Upscale, educated readers delight in the judicious use of rare words. But just as everyone recognizes a bad toupee when they see it, so also do readers recognize when a writer relies too heavily upon a thesaurus to vary word choice.
Florid writing — purple prose — partly follows from over-writing with adjectives and adverbs, and partly from using an unnecessarily large number of polysyllabic words when a concise construction would suffice.
Use the Right Tense.
Verb tense matters. Be very, very careful about submitting stories written in a third-person point of view, but with present-tense verbs.
Don’t Stereotype your Characters.
With contemporary sensitivity to race, ethnicity, orientation and other attributes so finely tuned, it’s difficult to account for stories that rely on one-dimensional characters who are, distilled, just a stereotype of the character, or function as a rigidly archetypical character.

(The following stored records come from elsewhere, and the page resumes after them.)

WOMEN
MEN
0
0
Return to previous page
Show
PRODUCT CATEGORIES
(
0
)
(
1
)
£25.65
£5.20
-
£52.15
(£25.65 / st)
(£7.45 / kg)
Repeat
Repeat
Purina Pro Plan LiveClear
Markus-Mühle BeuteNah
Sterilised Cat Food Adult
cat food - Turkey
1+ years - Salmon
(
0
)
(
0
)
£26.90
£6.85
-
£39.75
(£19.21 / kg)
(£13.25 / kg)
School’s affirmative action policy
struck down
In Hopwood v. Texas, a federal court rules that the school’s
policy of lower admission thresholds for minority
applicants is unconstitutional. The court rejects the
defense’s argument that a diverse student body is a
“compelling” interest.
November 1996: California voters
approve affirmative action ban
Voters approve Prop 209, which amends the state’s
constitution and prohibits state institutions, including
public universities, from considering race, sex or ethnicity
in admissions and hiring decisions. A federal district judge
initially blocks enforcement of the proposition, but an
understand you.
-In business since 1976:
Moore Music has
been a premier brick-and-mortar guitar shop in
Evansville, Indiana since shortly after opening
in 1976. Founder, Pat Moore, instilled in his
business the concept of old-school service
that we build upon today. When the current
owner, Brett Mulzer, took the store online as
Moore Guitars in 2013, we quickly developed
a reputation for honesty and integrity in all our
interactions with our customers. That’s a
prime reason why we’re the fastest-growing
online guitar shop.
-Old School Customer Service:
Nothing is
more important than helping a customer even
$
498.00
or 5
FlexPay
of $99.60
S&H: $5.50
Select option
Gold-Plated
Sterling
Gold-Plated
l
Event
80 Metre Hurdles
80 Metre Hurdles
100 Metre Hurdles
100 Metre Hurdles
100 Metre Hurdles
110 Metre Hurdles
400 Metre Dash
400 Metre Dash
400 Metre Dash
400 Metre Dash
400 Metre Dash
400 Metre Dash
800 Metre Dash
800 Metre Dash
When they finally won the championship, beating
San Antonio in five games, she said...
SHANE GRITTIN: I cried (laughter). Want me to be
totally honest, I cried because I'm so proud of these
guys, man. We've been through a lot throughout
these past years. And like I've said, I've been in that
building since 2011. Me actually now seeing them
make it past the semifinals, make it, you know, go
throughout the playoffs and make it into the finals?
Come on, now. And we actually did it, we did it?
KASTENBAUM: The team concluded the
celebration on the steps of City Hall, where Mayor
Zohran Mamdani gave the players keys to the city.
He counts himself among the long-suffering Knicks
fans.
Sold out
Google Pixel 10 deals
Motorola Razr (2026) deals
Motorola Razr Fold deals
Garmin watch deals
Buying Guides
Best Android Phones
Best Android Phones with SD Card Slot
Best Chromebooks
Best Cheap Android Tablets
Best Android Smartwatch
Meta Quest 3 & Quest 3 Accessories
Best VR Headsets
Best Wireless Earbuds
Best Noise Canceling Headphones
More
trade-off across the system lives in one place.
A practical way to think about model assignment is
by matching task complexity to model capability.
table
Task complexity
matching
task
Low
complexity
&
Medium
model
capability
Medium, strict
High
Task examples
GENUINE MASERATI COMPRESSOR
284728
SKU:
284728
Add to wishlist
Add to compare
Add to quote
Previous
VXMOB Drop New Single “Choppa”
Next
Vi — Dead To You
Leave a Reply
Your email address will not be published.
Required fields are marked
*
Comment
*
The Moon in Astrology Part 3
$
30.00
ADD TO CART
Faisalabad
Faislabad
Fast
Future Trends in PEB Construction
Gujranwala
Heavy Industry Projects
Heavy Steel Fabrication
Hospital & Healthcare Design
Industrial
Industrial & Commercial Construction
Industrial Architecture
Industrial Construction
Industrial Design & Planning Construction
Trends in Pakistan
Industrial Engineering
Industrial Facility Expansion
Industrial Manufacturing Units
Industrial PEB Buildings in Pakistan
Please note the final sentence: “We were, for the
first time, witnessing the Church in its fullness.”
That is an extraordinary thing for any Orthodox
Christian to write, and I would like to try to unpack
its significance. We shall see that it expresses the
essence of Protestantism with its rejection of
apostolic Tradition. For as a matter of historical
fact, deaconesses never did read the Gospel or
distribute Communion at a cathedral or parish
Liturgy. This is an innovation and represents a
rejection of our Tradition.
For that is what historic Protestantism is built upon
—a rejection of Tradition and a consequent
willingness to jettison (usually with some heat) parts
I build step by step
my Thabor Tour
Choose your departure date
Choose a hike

Readers want to love or hate or otherwise care about the characters in a story. Conflict-driven plot requires readers’ emotional investment in the main characters. So when a story presents with lifeless people who follow the script, the story just doesn’t work.
For example, avoid relying on:
- Villains who are ugly or deformed or who had bad childhoods
- Heroes who are beautiful and always get the guy/gal
- Smart secondary characters who can never resist the temptation to do that stupid thing that magically moves the plot along
- Fat people who are lazy or greedy
- Nurses or princesses or secretaries who are perky sluts
- Young heroes who always act with virtue
It helps to understand your characters before you write about them.
Use a Consistent Point of View.
Authors unschooled in POV structures sometimes fall naturally into an appropriate POV, but the Pareto Principle governs here. Roughly 80 percent of material suffers from at least some POV confusion. Sometimes it’s just picking the wrong POV for a given scene; sometimes the problem is that POV flips within the same scene.
Think Before you Twist.
Twists. Some authors love them. But plot twists must be executed with care; they’re an advanced technique that requires careful foreshadowing and plausibility to work. A twist that basically says, “Haha, reader, I fooled you!” isn’t storytelling, it’s an insult to the reader’s intelligence.
A rule of thumb: A weak writer has no plot; a mediocre writer writes with plot twists; a superior writer offers a strong plot that doesn’t need twisting. Some exceptions, of course — horror, as a genre, tends to twist a bit. But as a rule, if you think you’ve got a clever plot twist, think instead about how to improve the whole plot so the twist isn’t necessary. Good stories shouldn’t require contrivances to finish in satisfying fashion.
Mind the Motivation.
Why do your characters do the things they do? A good story drinks deeply from the well of human moral psychology, but it also remains true to moral plausibility. If characters behave in ways that are unexpected and out-of-character compared to what a “real” person would do, then something’s misfired. It’s a common conceit that people believe themselves to have a good sense of right and wrong, so therefore they’re fully capable of making an ethical assessment of some situation. But moral philosophy is richer and more nuanced than just the instinctive moral sentiments of the uneducated.
The why of the story must be both plausible and intelligible. If it’s not, the whole premise of the story collapses.
Tip: If you really want to foray into motivation and morals, it’s well worth your time to read one of the accessible overviews of moral philosophy, such as Alasdair MacIntyre’s A Short History of Ethics or John Rawls’ Lectures on the History of Moral Philosophy.